## WORK INSTRUCTIONS
Reproduce each record verbatim, images excluded.

[EXTRACTED ENTRIES — start]

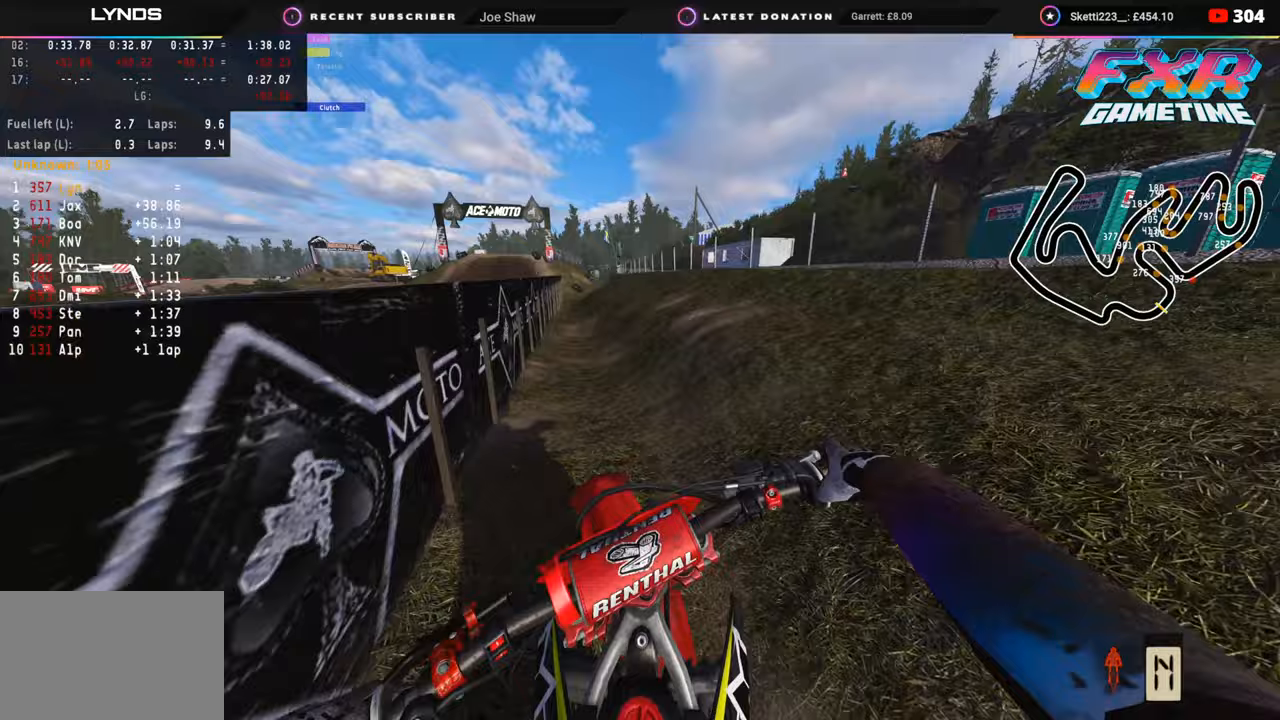
{"buttons": ["R2", "R3"], "left_stick": "down", "right_stick": "up", "events": [[17, "R2", "down"], [50, "right_stick", "up"], [67, "R3", "down"], [233, "DPAD_UP", "up"], [300, "left_stick", "down"]]}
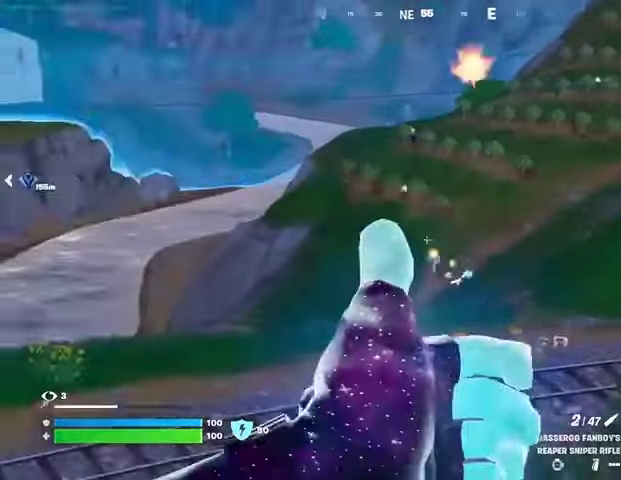
Gameplay with a controller (PlayStation layout); each line is a JSON object with the inputs held at the frame after it. "events" lists button and stick changes between this image and that frame as [ms after this image, input, new state], when the widget could be followed in between.
{"buttons": [], "left_stick": "up-right", "right_stick": "center", "events": [[33, "right_stick", "center"], [67, "L3", "up"], [67, "R2", "up"], [67, "left_stick", "up-right"], [133, "L1", "down"], [200, "L1", "up"]]}
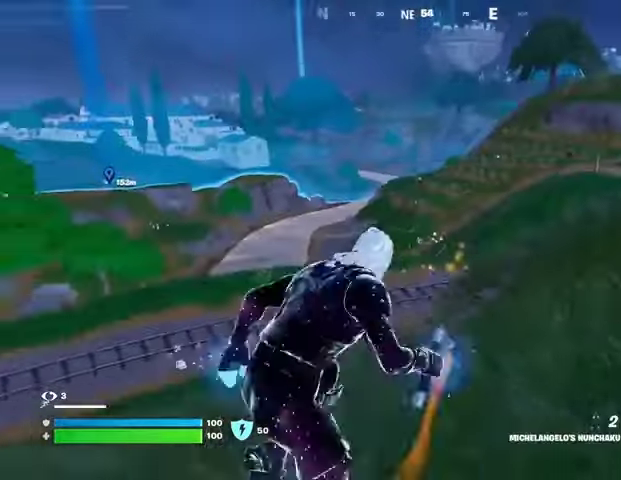
{"buttons": ["L1"], "left_stick": "up-right", "right_stick": "center", "events": [[133, "R1", "down"], [233, "R1", "up"], [467, "L1", "down"]]}
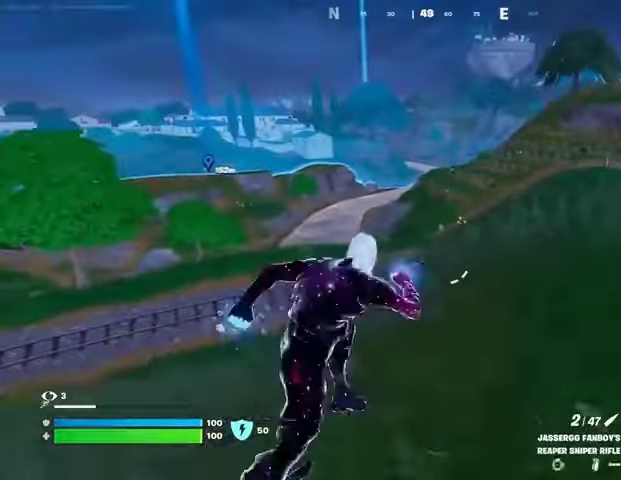
{"buttons": [], "left_stick": "up-right", "right_stick": "center", "events": [[33, "L1", "up"], [100, "CROSS", "down"], [200, "CROSS", "up"], [200, "right_stick", "left"], [233, "L2", "down"], [267, "right_stick", "center"], [333, "L2", "up"]]}
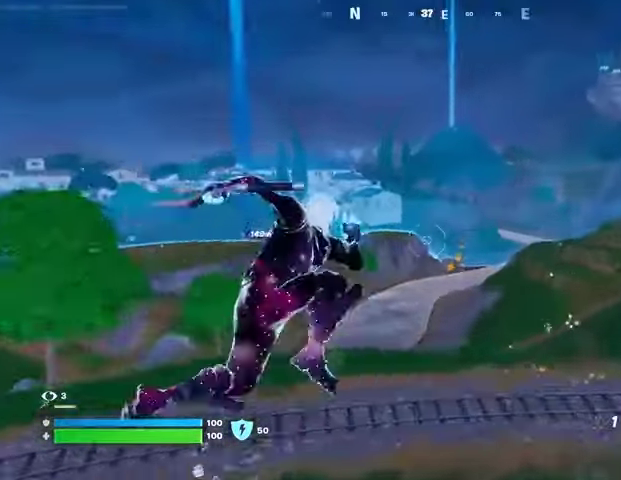
{"buttons": [], "left_stick": "up", "right_stick": "down", "events": [[100, "right_stick", "up"], [133, "left_stick", "up"], [300, "right_stick", "down"]]}
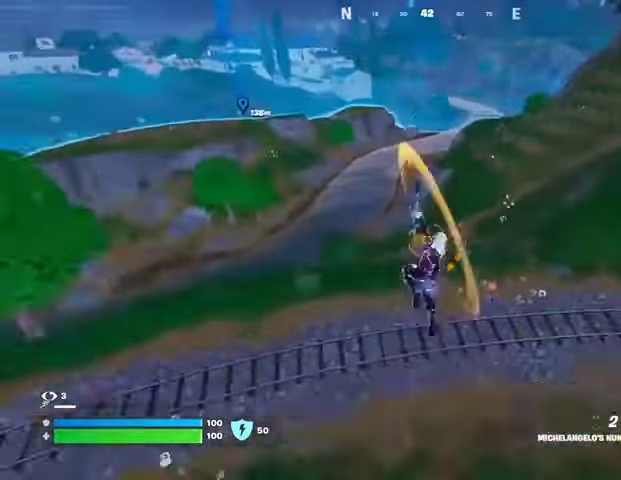
{"buttons": [], "left_stick": "center", "right_stick": "right", "events": [[33, "right_stick", "center"], [200, "left_stick", "center"], [467, "right_stick", "right"]]}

[EXTRACTED ENTRIES — finish]

## ANSWER BOX
{"buttons": ["R2", "R3"], "left_stick": "down", "right_stick": "up", "events": [[17, "R2", "down"], [50, "right_stick", "up"], [67, "R3", "down"], [233, "DPAD_UP", "up"], [300, "left_stick", "down"]]}
Gameplay with a controller (PlayStation layout); each line is a JSON object with the inputs held at the frame after it. "events" lists button and stick changes between this image and that frame as [ms after this image, input, new state], when the widget could be followed in between.
{"buttons": [], "left_stick": "up-right", "right_stick": "center", "events": [[33, "right_stick", "center"], [67, "L3", "up"], [67, "R2", "up"], [67, "left_stick", "up-right"], [133, "L1", "down"], [200, "L1", "up"]]}
{"buttons": ["L1"], "left_stick": "up-right", "right_stick": "center", "events": [[133, "R1", "down"], [233, "R1", "up"], [467, "L1", "down"]]}
{"buttons": [], "left_stick": "up-right", "right_stick": "center", "events": [[33, "L1", "up"], [100, "CROSS", "down"], [200, "CROSS", "up"], [200, "right_stick", "left"], [233, "L2", "down"], [267, "right_stick", "center"], [333, "L2", "up"]]}
{"buttons": [], "left_stick": "up", "right_stick": "down", "events": [[100, "right_stick", "up"], [133, "left_stick", "up"], [300, "right_stick", "down"]]}
{"buttons": [], "left_stick": "center", "right_stick": "right", "events": [[33, "right_stick", "center"], [200, "left_stick", "center"], [467, "right_stick", "right"]]}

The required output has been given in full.